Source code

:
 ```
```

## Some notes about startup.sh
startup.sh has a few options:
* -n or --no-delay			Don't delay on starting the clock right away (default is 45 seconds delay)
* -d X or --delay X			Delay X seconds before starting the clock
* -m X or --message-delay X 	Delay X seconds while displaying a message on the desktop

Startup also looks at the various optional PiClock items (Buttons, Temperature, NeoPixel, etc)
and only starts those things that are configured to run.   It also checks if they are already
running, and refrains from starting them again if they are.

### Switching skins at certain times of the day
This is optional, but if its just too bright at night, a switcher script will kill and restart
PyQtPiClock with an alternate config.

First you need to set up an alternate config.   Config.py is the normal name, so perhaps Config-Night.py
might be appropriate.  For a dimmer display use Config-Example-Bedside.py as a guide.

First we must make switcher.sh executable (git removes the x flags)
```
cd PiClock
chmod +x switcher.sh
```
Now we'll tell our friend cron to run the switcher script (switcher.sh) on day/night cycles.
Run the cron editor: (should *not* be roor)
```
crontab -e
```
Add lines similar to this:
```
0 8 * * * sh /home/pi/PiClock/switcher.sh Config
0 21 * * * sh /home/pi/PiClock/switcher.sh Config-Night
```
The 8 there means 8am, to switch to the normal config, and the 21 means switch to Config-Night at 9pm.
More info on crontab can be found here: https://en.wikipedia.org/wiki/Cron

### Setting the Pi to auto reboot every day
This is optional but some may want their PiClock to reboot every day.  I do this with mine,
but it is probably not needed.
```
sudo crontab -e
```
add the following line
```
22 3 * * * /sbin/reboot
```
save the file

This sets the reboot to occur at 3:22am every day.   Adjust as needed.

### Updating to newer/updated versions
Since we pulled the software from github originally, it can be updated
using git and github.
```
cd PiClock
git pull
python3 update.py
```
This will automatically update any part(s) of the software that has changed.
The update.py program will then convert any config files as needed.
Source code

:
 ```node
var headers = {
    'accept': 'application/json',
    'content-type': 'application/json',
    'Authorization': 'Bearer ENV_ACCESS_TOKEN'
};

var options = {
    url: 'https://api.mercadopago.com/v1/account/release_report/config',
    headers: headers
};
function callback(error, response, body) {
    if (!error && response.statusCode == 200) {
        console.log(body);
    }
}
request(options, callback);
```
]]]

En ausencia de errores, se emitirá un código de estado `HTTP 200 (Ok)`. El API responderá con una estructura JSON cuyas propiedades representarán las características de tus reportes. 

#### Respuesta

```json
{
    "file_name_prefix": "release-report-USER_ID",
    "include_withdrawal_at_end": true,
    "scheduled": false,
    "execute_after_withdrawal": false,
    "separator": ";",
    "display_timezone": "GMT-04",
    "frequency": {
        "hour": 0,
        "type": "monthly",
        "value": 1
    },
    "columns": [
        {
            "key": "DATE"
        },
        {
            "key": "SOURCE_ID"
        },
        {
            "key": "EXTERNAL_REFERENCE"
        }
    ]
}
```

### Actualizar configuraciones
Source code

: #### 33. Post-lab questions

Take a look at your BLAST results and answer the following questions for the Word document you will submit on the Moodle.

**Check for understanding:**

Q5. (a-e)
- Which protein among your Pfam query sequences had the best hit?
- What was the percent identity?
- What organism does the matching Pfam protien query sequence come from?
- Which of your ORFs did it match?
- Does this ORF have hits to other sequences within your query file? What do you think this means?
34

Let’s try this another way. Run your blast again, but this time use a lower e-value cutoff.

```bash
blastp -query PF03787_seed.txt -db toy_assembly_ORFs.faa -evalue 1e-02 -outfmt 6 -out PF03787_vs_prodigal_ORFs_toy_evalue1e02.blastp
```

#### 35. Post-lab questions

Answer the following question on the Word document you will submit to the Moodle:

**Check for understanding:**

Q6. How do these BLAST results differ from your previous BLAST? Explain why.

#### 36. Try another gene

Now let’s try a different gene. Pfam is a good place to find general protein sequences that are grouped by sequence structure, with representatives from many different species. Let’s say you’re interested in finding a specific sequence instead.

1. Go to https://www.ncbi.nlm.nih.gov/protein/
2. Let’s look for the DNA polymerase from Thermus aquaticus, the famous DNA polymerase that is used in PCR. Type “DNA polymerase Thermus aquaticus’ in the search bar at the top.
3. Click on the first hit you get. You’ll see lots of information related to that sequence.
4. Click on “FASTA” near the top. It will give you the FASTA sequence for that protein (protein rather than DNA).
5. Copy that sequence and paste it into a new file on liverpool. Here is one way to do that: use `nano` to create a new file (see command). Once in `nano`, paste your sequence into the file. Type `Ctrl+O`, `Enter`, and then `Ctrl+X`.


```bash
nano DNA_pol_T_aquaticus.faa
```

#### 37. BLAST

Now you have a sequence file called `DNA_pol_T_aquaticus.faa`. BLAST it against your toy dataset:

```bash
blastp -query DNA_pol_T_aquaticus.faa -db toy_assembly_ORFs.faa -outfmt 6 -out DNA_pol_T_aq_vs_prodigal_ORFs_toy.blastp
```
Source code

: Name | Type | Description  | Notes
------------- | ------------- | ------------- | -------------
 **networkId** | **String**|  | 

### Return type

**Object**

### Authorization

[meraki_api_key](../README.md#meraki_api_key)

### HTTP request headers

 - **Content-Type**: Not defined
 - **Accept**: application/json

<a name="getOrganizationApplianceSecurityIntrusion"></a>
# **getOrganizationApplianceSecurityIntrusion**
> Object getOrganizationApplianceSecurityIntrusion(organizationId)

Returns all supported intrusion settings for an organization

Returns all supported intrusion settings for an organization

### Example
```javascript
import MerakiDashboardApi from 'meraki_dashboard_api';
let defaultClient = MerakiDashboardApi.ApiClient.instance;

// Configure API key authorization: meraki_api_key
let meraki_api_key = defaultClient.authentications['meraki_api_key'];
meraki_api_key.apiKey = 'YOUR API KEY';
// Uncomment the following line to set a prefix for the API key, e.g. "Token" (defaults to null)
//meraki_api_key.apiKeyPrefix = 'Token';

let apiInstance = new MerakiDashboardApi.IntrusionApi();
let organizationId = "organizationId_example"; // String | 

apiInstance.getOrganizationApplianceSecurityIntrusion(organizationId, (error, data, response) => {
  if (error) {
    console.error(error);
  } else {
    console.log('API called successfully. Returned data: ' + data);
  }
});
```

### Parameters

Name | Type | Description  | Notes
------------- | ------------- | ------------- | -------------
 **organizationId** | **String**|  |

* **Task**
Your answer must be the lines above, unchanged, from the first one through the line that holds "running, and refrains", inclusive, and no others.

* **Result**
Source code

:
 ```
```

## Some notes about startup.sh
startup.sh has a few options:
* -n or --no-delay			Don't delay on starting the clock right away (default is 45 seconds delay)
* -d X or --delay X			Delay X seconds before starting the clock
* -m X or --message-delay X 	Delay X seconds while displaying a message on the desktop

Startup also looks at the various optional PiClock items (Buttons, Temperature, NeoPixel, etc)
and only starts those things that are configured to run.   It also checks if they are already
running, and refrains from starting them again if they are.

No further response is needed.